By Maureen Nakalinzi
It is 8am in the morning as I make my rounds around four villages in a taxi (Nakamini, Bunio, Butongole and Bulamagi) to pick up patients who will be going for eye surgery at Iganga Hospital. In all the villages, I find them seated outside together with their families waiting for me. One of them actually tells me, “I am not late today, I have kept Mzungu time and you have kept African time because you are 10 minutes late." During the taxi ride, most of them are quiet -- probably wondering what will happen during surgery -- and for those who were completely blind, probably pondering the prospects of seeing again.

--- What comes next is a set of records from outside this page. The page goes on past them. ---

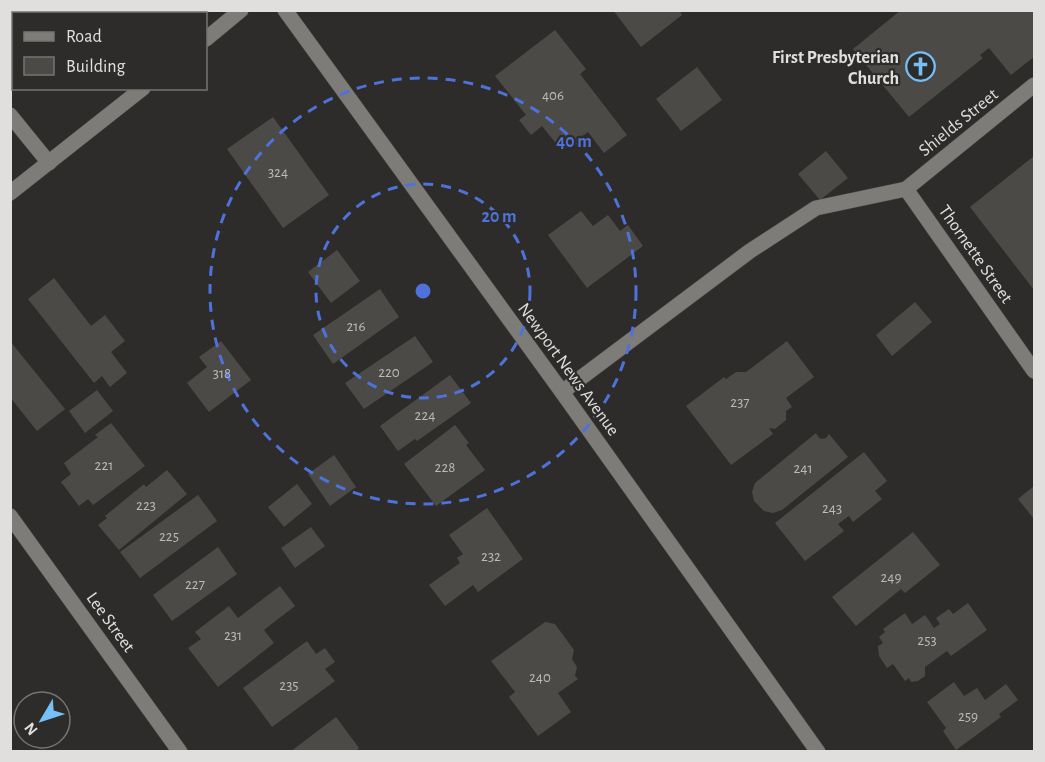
<svg xmlns="http://www.w3.org/2000/svg" width="1045" height="762" font-family="'Alegreya Sans',sans-serif">
<style>
.building{fill:#4b4a47}
.lines{fill:none;stroke-linecap:round;stroke-linejoin:round}
.minor-casing{stroke:#4b4a47;stroke-width:16}
.minor{stroke:#7e7c79;stroke-width:15}
.ring{fill:none;stroke:#4e72d9;stroke-width:3;stroke-dasharray:10 8}
.labels{text-anchor:middle;stroke-width:4.5;stroke-linejoin:round;paint-order:stroke}
.number-label{font-size:15px;fill:#bbbab8}
.poi-label{font-size:18px;font-weight:bold;fill:#e0dfdd;stroke:#2d2c2a;text-anchor:end}
.street-label{font-size:18px;fill:#e0dfdd;stroke:#2d2c2a}
.centre{fill:#4e72d9;stroke:#2d2c2a;stroke-width:3}
.ring-label{font-size:18px;text-anchor:middle;font-weight:bold;fill:#4e72d9;stroke:#2d2c2a;stroke-width:4.5;stroke-linejoin:round;paint-order:stroke}
</style>
<rect width="100%" height="100%" fill="#2d2c2a"/>
<!-- building -->
<g class="building">
<polygon points="613,10 679,10 682,15 641,47"/>
<polygon points="901,10 1034,10 1034,57 1011,75 989,48 980,55 983,58 909,117 853,49"/>
<polygon points="555,30 586,69 580,74 627,135 604,153 588,132 562,151 542,126 531,135 519,120 526,115 495,76"/>
<polygon points="697,67 722,100 681,131 656,99"/>
<polygon points="273,117 329,195 283,228 227,149"/>
<polygon points="826,151 848,178 820,200 798,174"/>
<polygon points="1034,156 1034,290 970,207"/>
<polygon points="581,211 593,226 608,215 620,231 628,225 643,246 587,288 548,235"/>
<polygon points="337,250 360,281 331,303 308,272"/>
<polygon points="54,278 91,326 105,315 125,341 111,352 127,373 110,387 102,376 94,383 28,299"/>
<polygon points="380,289 399,317 333,364 313,335"/>
<polygon points="915,302 932,322 892,356 876,335"/>
<polygon points="415,336 433,362 364,409 345,383"/>
<polygon points="10,341 65,409 37,431 10,397"/>
<polygon points="221,341 251,380 209,412 187,383 207,367 199,357"/>
<polygon points="787,341 814,377 786,398 792,407 786,411 786,420 775,429 769,428 773,434 731,465 686,406 724,377 726,379 736,372 746,372"/>
<polygon points="450,375 471,403 417,441 415,439 398,451 380,426"/>
<polygon points="97,390 113,411 85,433 69,411"/>
<polygon points="111,423 145,466 93,505 88,499 79,506 61,482 71,474 64,463 98,437 95,435"/>
<polygon points="455,425 469,443 466,445 485,470 436,506 404,464"/>
<polygon points="816,433 819,438 822,439 826,438 829,434 848,457 782,510 773,513 764,511 754,501 752,492 755,483"/>
<polygon points="864,452 887,481 875,491 882,499 853,522 849,516 838,524 844,531 805,561 775,523"/>
<polygon points="334,455 356,487 330,506 308,474"/>
<polygon points="167,470 187,494 119,550 98,525 107,518 105,516 144,484 146,487"/>
<polygon points="297,484 312,504 284,527 268,507"/>
<polygon points="1034,486 1034,519 1018,499"/>
<polygon points="198,495 217,521 140,578 120,552"/>
<polygon points="487,508 523,559 478,592 473,585 445,606 429,585 460,563 457,558 463,554 449,535"/>
<polygon points="311,527 325,546 295,568 281,548"/>
<polygon points="913,532 940,565 905,593 901,589 856,626 832,597"/>
<polygon points="218,547 237,574 172,621 153,595"/>
<polygon points="280,586 295,606 264,630 274,643 218,687 188,648 201,639 195,632 229,606 238,618"/>
<polygon points="968,603 987,630 951,656 947,651 925,667 925,676 918,681 911,682 909,678 905,681 893,664 887,668 879,656 878,646 883,643 879,637 885,632 883,629 905,613 912,624 925,615 934,628 940,624 936,618 949,609 953,614"/>
<polygon points="545,622 555,624 574,650 572,659 577,667 575,676 578,679 558,693 571,712 538,736 509,697 515,692 491,661"/>
<polygon points="307,641 316,654 325,648 335,662 325,669 335,681 272,727 243,688"/>
<polygon points="954,682 964,696 977,688 985,700 1006,684 1018,700 999,714 1001,717 956,750 943,731 946,728 927,702"/>
<polygon points="336,717 359,748 355,752 290,752"/>
</g>
<g class="lines">
<defs>
<g id="minor">
<polyline points="285,10 562,392 818,752"/>
<polyline points="206,39 241,10"/>
<polyline points="10,115 49,163"/>
<polyline points="906,189 1034,371"/>
<polyline points="10,193 143,88"/>
<polyline points="562,392 750,251 816,208 906,189 1034,85"/>
<polyline points="10,516 180,752"/>
</g>
</defs>
<!-- minor casing -->
<use href="#minor" class="minor-casing"/>
<!-- minor -->
<use href="#minor" class="minor"/>
</g>
<!-- distance rings -->
<g class="ring">
<circle cx="423" cy="291" r="107"/>
<circle cx="423" cy="291" r="213"/>
</g>
<!-- icons -->
<defs>
<symbol id="church-ring" viewBox="-11 -11 22 22"><circle r="9.5" fill="#2d2c2a" stroke="#76c0f7" stroke-width="1.5"/><path d="M-1.2-6h2.4v3.5h3.3v2.4h-3.3V6h-2.4V-.1h-3.3v-2.4h3.3Z" fill="#76c0f7"/></symbol>
</defs>
<g fill-rule="evenodd">
<use href="#church-ring" x="904" y="50" width="33" height="33"/>
</g>
<g class="labels">
<!-- number labels -->
<g class="number-label">
<text x="553" y="100">406</text>
<text x="278" y="177">324</text>
<text x="356" y="331">216</text>
<text x="389" y="377">220</text>
<text x="222" y="378">318</text>
<text x="740" y="407">237</text>
<text x="425" y="420">224</text>
<text x="104" y="470">221</text>
<text x="445" y="472">228</text>
<text x="803" y="473">241</text>
<text x="146" y="510">223</text>
<text x="832" y="513">243</text>
<text x="169" y="541">225</text>
<text x="491" y="561">232</text>
<text x="891" y="582">249</text>
<text x="195" y="589">227</text>
<text x="233" y="640">231</text>
<text x="927" y="645">253</text>
<text x="540" y="682">240</text>
<text x="289" y="690">235</text>
<text x="968" y="721">259</text>
</g>
<!-- poi labels -->
<g class="poi-label">
<text x="899" y="63">First Presbyterian<tspan x="899" dy="21">Church</tspan></text>
</g>
<!-- street labels -->
<g class="street-label">
<text transform="translate(958 122) rotate(-39)" y="6">Shields Street</text>
<text transform="translate(976 254) rotate(55)" y="6">Thornette Street</text>
<text transform="translate(569 369) rotate(54)" y="6">Newport News Avenue</text>
<text transform="translate(111 622) rotate(54)" y="6">Lee Street</text>
</g>
</g>
<circle cx="423" cy="291" r="9" class="centre"/>
<g class="ring-label">
<text x="574" y="147">40 m</text>
<text x="499" y="222">20 m</text>
</g>
<!-- border -->
<rect width="1045" height="762" fill="none" stroke="#e0dfdd" stroke-width="24"/>
<!-- legend -->
<rect x="12" y="12" width="195" height="78" fill="#2d2c2a" stroke="#757472" stroke-width="1.5"/>
<rect x="24" y="32" width="30" height="9" fill="#7e7c79" stroke="#757472" stroke-width="1.5"/>
<text x="66" y="42" font-size="18" fill="#e0dfdd">Road</text>
<rect x="24" y="57" width="30" height="18" fill="#4b4a47" stroke="#757472" stroke-width="1.5"/>
<text x="66" y="72" font-size="18" fill="#e0dfdd">Building</text>
<!-- north arrow -->
<g transform="translate(42 720) rotate(231)"><circle r="28" fill="#2d2c2a" stroke="#757472" stroke-width="1.5"/>
<path d="M0-4.5L10 22L0 15L-10 22Z" fill="#76c0f7"/>
<text y="-9" font-size="16" font-weight="bold" text-anchor="middle" fill="#e0dfdd">N</text>
</g>
</svg>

We reach the hospital after a few minutes and it’s a sea of people outside. They are people surrounding every corner of the eye clinic waiting for their chance to see the doctor. The eye clinic is a very small room inside the antenatal ward which can only fit two patients and two doctors at a time. Luckily for me, since UVP has an agreement with Sight Savers International (the organization that sponsors the eye camp) and Iganga Hospital, my patients where already screened and diagnosed, so we are spared waiting in the long lines outside and asked to join those that are waiting for surgery in the next building.
The surgery room is a small room inside the maternity ward and while my patients sit on the ground in the corridor waiting for the surgeon, throngs of women in labor pass by and my patients pray silently for good outcomes for themselves and for those women. The doctor arrives at 4pm and we have been seated waiting in that corridor since morning. She apologizes for coming late and announces that she can only perform four cataract surgeries and everyone else can wait until tomorrow. Since my patients are among the first four people, they will be asked to enter one at a time for the surgery.
Maureen is a Uganda Village Project Program Coordinator who works on the ground in Iganga.